What is needed: Print nothing but the lines below starting at the line that holds "right hip: (208, 263, -9)" and ending at the line that holds "right elbow: (376, 252, 11)", including both, each exactly as written.
•••••
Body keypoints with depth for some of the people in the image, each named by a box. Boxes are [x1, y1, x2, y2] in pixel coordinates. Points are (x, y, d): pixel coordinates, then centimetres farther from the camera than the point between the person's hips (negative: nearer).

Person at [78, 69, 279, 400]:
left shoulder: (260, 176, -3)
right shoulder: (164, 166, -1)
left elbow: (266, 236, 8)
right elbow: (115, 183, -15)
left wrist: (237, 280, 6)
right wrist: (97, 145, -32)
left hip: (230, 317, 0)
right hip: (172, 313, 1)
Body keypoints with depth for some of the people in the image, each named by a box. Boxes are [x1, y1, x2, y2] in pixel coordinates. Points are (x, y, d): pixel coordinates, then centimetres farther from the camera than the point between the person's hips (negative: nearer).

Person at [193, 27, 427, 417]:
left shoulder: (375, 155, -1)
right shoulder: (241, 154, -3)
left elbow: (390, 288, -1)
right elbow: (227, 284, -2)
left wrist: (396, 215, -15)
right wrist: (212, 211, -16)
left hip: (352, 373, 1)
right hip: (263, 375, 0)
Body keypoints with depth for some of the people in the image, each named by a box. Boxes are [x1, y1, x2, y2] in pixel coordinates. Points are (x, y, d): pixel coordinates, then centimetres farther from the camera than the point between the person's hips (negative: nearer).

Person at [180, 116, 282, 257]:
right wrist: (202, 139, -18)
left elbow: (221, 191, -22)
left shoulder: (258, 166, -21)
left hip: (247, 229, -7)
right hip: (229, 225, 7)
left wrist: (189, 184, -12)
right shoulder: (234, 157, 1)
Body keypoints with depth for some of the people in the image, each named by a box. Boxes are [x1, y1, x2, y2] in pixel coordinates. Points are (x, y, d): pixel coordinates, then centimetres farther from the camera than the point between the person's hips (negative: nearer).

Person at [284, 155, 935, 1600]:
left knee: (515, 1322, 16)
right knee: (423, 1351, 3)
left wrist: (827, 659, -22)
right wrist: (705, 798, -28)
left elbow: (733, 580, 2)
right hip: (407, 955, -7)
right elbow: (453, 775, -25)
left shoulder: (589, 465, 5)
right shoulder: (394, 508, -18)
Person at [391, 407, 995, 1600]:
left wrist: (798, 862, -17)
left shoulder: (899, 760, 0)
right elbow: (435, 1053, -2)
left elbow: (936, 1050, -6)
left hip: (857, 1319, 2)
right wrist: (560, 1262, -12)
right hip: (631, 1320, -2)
•••••
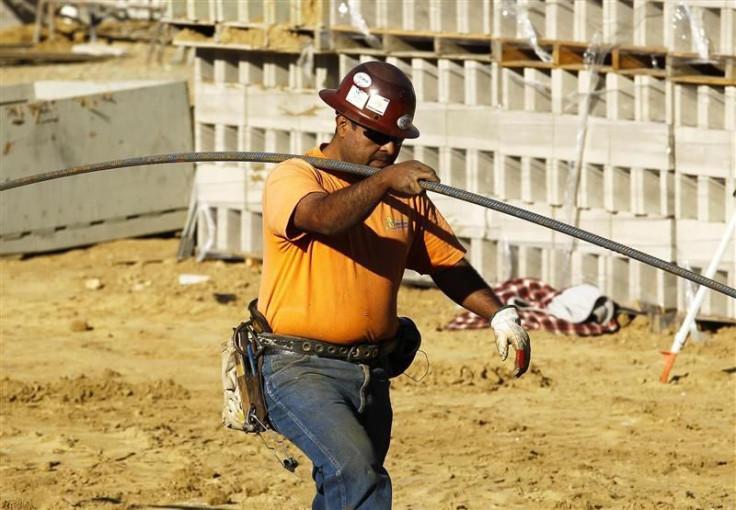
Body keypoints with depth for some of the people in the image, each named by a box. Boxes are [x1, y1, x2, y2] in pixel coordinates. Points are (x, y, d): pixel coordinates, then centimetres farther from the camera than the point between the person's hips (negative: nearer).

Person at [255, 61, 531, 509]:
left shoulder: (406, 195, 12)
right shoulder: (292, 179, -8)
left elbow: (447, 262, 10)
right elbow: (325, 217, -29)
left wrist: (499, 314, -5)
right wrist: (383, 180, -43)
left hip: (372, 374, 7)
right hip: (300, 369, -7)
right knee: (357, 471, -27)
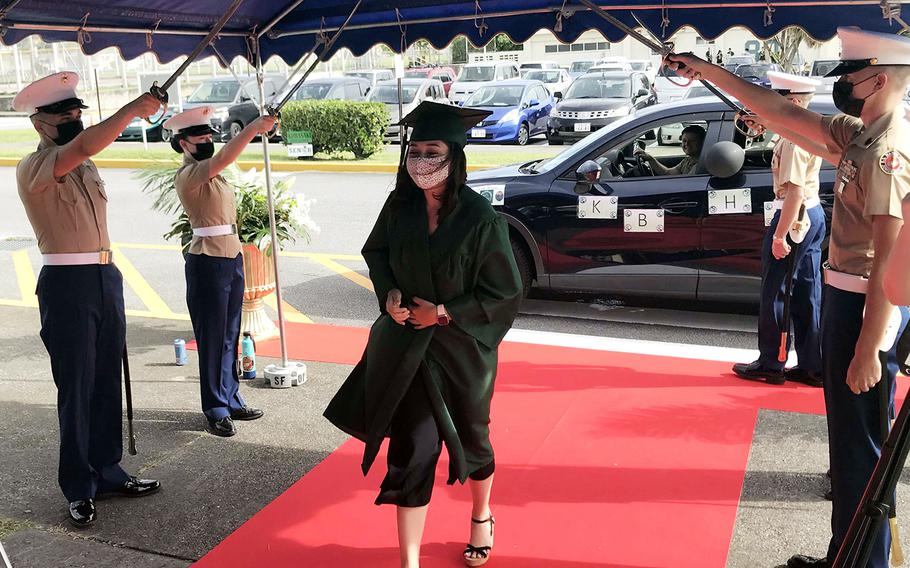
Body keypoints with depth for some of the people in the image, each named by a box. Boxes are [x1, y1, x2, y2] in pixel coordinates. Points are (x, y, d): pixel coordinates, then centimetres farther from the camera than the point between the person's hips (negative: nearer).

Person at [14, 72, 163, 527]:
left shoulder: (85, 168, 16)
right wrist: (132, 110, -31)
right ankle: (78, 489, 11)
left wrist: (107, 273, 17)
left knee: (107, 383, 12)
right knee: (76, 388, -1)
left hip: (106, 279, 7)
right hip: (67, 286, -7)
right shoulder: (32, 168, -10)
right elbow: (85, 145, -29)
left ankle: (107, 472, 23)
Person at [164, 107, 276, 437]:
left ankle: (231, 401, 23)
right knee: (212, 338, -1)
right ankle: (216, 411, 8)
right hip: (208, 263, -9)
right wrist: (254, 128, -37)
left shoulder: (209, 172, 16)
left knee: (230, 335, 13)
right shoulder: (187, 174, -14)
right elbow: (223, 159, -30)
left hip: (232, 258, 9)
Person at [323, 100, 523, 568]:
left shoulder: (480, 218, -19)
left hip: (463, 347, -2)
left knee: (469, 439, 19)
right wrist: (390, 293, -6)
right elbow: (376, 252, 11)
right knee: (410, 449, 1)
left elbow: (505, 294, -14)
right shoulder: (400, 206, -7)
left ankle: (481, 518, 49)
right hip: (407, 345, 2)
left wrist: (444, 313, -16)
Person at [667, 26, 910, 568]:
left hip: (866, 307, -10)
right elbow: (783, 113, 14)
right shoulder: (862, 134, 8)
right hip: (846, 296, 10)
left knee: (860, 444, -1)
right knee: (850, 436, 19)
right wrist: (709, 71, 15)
•••••
Solution:
right hip: (208, 263, -9)
right wrist: (254, 128, -37)
left shoulder: (209, 172, 16)
left knee: (230, 335, 13)
right shoulder: (187, 174, -14)
right elbow: (223, 159, -30)
left hip: (232, 258, 9)
Person at [323, 100, 523, 568]:
left shoulder: (480, 218, -19)
left hip: (463, 347, -2)
left knee: (469, 439, 19)
right wrist: (390, 293, -6)
right elbow: (376, 252, 11)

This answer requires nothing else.